A new year with CC

As we move into 2026, the usual ‘the new year, new me’ mantra accompanies every scroll. While I find it hard to believe in miraculous overnight transformations, I can’t help but feel the new year’s scaries getting to me. The pressure to be more ambitious, more disciplined, more driven; all the which particularly heightened in moments of big transition (enter my looming graduation!) While perfection is not something that is directly preached, it certainly seems like sometimes it is an implicit requirement, in a world that feels governed by a redundant and perhaps pointless competitiveness. From here, my mission to normalise and praise imperfection, living this year in a way that praises the miracles of everyday life rather than constantly striving for what is unattainable.


The fashion world began the year with the passing of Valentino Garavani – following Giorgio Armani last year, he was the last designer of the old generation to pass away, the final emperor of style, as they call them. His motto was: “I love beauty, it’s not my fault”. Valentino’s beauty wasn’t unattainable, it was found in simple designs that gave women a renewed sense of confidence; it was imbued in the way he used colour to showcase strength, his shades of vehement red becoming an emblem of fierce womanhood.
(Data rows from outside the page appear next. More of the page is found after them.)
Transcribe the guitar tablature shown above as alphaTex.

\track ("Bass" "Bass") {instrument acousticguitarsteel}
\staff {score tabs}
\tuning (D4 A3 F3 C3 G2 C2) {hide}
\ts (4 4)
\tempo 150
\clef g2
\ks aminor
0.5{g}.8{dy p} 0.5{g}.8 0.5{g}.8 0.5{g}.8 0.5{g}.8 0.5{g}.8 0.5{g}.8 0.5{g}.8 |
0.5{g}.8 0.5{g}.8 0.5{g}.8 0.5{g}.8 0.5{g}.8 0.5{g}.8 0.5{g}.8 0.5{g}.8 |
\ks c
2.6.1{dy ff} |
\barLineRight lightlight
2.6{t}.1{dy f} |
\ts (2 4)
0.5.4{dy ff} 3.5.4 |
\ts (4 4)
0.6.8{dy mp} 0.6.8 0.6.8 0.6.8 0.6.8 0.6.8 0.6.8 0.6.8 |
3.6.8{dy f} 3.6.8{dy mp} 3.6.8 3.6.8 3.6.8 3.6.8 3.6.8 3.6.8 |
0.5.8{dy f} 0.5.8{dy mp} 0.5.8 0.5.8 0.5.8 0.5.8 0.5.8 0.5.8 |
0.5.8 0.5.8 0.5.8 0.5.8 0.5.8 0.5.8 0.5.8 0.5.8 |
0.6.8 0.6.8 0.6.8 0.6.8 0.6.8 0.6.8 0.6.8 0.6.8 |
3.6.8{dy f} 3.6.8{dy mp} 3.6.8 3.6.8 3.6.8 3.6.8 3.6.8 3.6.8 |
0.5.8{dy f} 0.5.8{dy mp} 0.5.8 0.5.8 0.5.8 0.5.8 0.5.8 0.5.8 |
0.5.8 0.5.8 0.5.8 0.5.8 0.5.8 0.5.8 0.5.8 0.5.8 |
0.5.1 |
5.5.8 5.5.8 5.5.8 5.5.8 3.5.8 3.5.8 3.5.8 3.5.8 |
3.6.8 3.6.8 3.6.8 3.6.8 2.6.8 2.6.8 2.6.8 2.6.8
Perhaps, in these moments of extreme chaos and violence, this is what we really need: beauty. Not the kind that revolves around surface level aesthetics or the vain romanticisation of appearance but rather a true and selfless beauty, naturally emanating from what we deem most precious. In this moment, we are reminded to grasp the splendour of the small things and big things alike, and live in a way that takes on life day by day, exalting the beauty that is in front of us.

In a world that has become imbued with a deeply rooted sense of falsehood, we inevitably crave authenticity. And what is more authentic than the way a person, a landscape, a painting, a dress makes us feel? What is more human than one’s natural reaction to beauty?

Concrete Catwalk, in its own realm of the bubble, is all about that. As we get ready for another year of showcasing St Andrews’ most fashionable, our eye falls again on how students creatively interpret what beauty means to them. At the forefront of our writer’s mission is documenting how style choices reflect our day-to-day life, how they renew our sense of confidence, how they mould and are moulded by what surrounds us. This means a constant search for beauty, which belongs to the figure of the designer and the writer alike.

This is what I hope to bring with me in 2026 and what I hope to achieve with the amazing Concrete Catwalk team as we look towards next endeavours.